### [Prompt]
Copy out the data word for word, without any of its pictures.

### [Recorded data]
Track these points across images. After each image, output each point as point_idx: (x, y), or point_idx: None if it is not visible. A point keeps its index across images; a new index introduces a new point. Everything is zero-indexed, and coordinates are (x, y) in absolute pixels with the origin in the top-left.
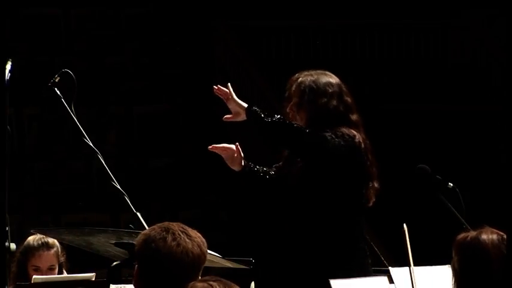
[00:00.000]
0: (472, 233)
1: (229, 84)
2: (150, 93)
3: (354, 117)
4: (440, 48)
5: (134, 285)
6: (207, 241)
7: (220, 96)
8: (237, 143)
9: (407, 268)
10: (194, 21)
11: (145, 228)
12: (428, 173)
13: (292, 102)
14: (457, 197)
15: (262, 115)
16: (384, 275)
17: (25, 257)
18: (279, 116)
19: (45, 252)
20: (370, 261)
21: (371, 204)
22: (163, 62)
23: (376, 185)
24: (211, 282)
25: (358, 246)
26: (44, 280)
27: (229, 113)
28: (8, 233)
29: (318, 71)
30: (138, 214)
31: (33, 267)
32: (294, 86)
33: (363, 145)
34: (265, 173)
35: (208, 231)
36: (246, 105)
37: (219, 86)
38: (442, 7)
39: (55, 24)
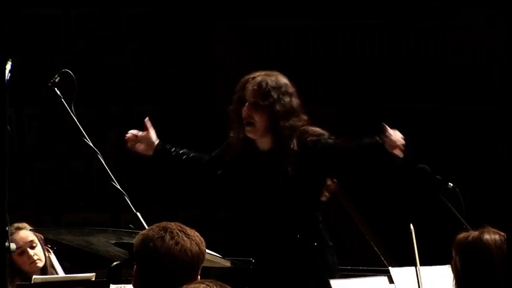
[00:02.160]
0: (474, 233)
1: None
2: (150, 93)
3: (305, 115)
4: (440, 48)
5: (133, 286)
6: (206, 241)
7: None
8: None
9: (407, 268)
10: (194, 21)
11: (145, 228)
12: (428, 173)
13: (250, 102)
14: (457, 197)
15: None
16: (384, 275)
17: None
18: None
19: (20, 232)
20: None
21: (324, 199)
22: (163, 62)
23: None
24: (207, 283)
25: (328, 243)
26: (44, 280)
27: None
28: (8, 233)
29: (271, 72)
30: (138, 214)
31: (18, 251)
32: (252, 86)
33: None
34: (181, 154)
35: (208, 231)
36: None
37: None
38: (442, 7)
39: (55, 24)
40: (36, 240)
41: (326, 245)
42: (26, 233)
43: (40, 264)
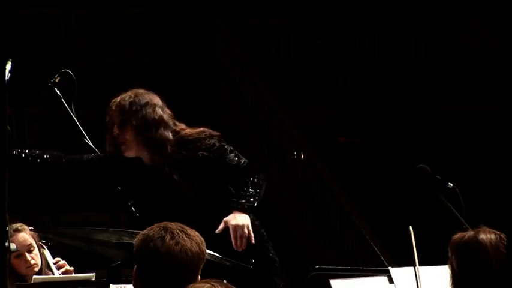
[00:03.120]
0: (470, 233)
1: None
2: None
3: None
4: (440, 48)
5: (133, 286)
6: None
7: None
8: None
9: (407, 268)
10: (194, 21)
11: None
12: (428, 173)
13: (116, 123)
14: (457, 197)
15: (252, 204)
16: (384, 275)
17: None
18: (254, 193)
19: (19, 235)
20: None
21: None
22: (164, 62)
23: None
24: (212, 283)
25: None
26: (44, 280)
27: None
28: (8, 233)
29: (134, 90)
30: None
31: (15, 254)
32: (114, 109)
33: None
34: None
35: None
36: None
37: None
38: (442, 7)
39: (55, 24)
40: (34, 244)
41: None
42: (25, 236)
43: (36, 268)
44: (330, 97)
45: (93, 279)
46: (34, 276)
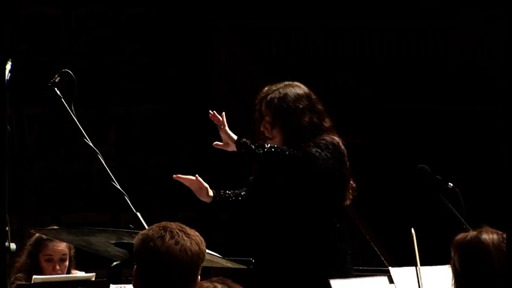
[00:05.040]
0: (472, 233)
1: (223, 113)
2: (150, 93)
3: (327, 123)
4: (440, 48)
5: (133, 286)
6: (207, 242)
7: (214, 122)
8: (196, 175)
9: (407, 268)
10: (194, 21)
11: (145, 228)
12: (428, 173)
13: (264, 121)
14: (457, 197)
15: (253, 147)
16: (384, 275)
17: (37, 248)
18: (269, 146)
19: (59, 243)
20: (351, 265)
21: (349, 202)
22: (163, 62)
23: (353, 184)
24: (216, 284)
25: (336, 249)
26: (44, 280)
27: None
28: (8, 233)
29: (285, 83)
30: (138, 214)
31: (46, 257)
32: (264, 104)
33: (344, 148)
34: (237, 195)
35: (209, 232)
36: (235, 137)
37: (214, 112)
38: (442, 7)
39: (55, 24)
40: (68, 257)
41: (336, 251)
42: (62, 246)
43: None
44: (330, 97)
45: (93, 279)
46: (34, 276)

### [Written solution]
Track these points across images. After each image, output each point as point_idx: (x, y), or point_idx: None if it is not visible. A point keeps its index across images; a new index introduces a new point. Everything is zero-indexed, and coordinates are (x, y) in absolute pixels with the origin in the top-left.
[00:00.000]
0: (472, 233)
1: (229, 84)
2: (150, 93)
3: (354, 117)
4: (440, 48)
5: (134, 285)
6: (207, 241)
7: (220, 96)
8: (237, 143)
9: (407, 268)
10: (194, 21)
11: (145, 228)
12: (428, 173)
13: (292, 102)
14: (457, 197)
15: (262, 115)
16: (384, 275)
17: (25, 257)
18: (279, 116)
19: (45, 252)
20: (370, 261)
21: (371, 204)
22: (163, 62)
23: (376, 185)
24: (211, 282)
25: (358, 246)
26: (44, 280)
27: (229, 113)
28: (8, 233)
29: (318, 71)
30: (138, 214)
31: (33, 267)
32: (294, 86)
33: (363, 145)
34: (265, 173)
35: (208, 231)
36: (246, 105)
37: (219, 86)
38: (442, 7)
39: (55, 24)
[00:02.160]
0: (474, 233)
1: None
2: (150, 93)
3: (305, 115)
4: (440, 48)
5: (133, 286)
6: (206, 241)
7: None
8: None
9: (407, 268)
10: (194, 21)
11: (145, 228)
12: (428, 173)
13: (250, 102)
14: (457, 197)
15: None
16: (384, 275)
17: None
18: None
19: (20, 232)
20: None
21: (324, 199)
22: (163, 62)
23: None
24: (207, 283)
25: (328, 243)
26: (44, 280)
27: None
28: (8, 233)
29: (271, 72)
30: (138, 214)
31: (18, 251)
32: (252, 86)
33: None
34: (181, 154)
35: (208, 231)
36: None
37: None
38: (442, 7)
39: (55, 24)
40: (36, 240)
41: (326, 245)
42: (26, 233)
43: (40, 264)
[00:03.120]
0: (470, 233)
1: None
2: None
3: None
4: (440, 48)
5: (133, 286)
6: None
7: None
8: None
9: (407, 268)
10: (194, 21)
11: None
12: (428, 173)
13: (116, 123)
14: (457, 197)
15: (252, 204)
16: (384, 275)
17: None
18: (254, 193)
19: (19, 235)
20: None
21: None
22: (164, 62)
23: None
24: (212, 283)
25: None
26: (44, 280)
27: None
28: (8, 233)
29: (134, 90)
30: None
31: (15, 254)
32: (114, 109)
33: None
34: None
35: None
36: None
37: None
38: (442, 7)
39: (55, 24)
40: (34, 244)
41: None
42: (25, 236)
43: (36, 268)
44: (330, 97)
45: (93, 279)
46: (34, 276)
[00:05.040]
0: (472, 233)
1: (223, 113)
2: (150, 93)
3: (327, 123)
4: (440, 48)
5: (133, 286)
6: (207, 242)
7: (214, 122)
8: (196, 175)
9: (407, 268)
10: (194, 21)
11: (145, 228)
12: (428, 173)
13: (264, 121)
14: (457, 197)
15: (253, 147)
16: (384, 275)
17: (37, 248)
18: (269, 146)
19: (59, 243)
20: (351, 265)
21: (349, 202)
22: (163, 62)
23: (353, 184)
24: (216, 284)
25: (336, 249)
26: (44, 280)
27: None
28: (8, 233)
29: (285, 83)
30: (138, 214)
31: (46, 257)
32: (264, 104)
33: (344, 148)
34: (237, 195)
35: (209, 232)
36: (235, 137)
37: (214, 112)
38: (442, 7)
39: (55, 24)
40: (68, 257)
41: (336, 251)
42: (62, 246)
43: None
44: (330, 97)
45: (93, 279)
46: (34, 276)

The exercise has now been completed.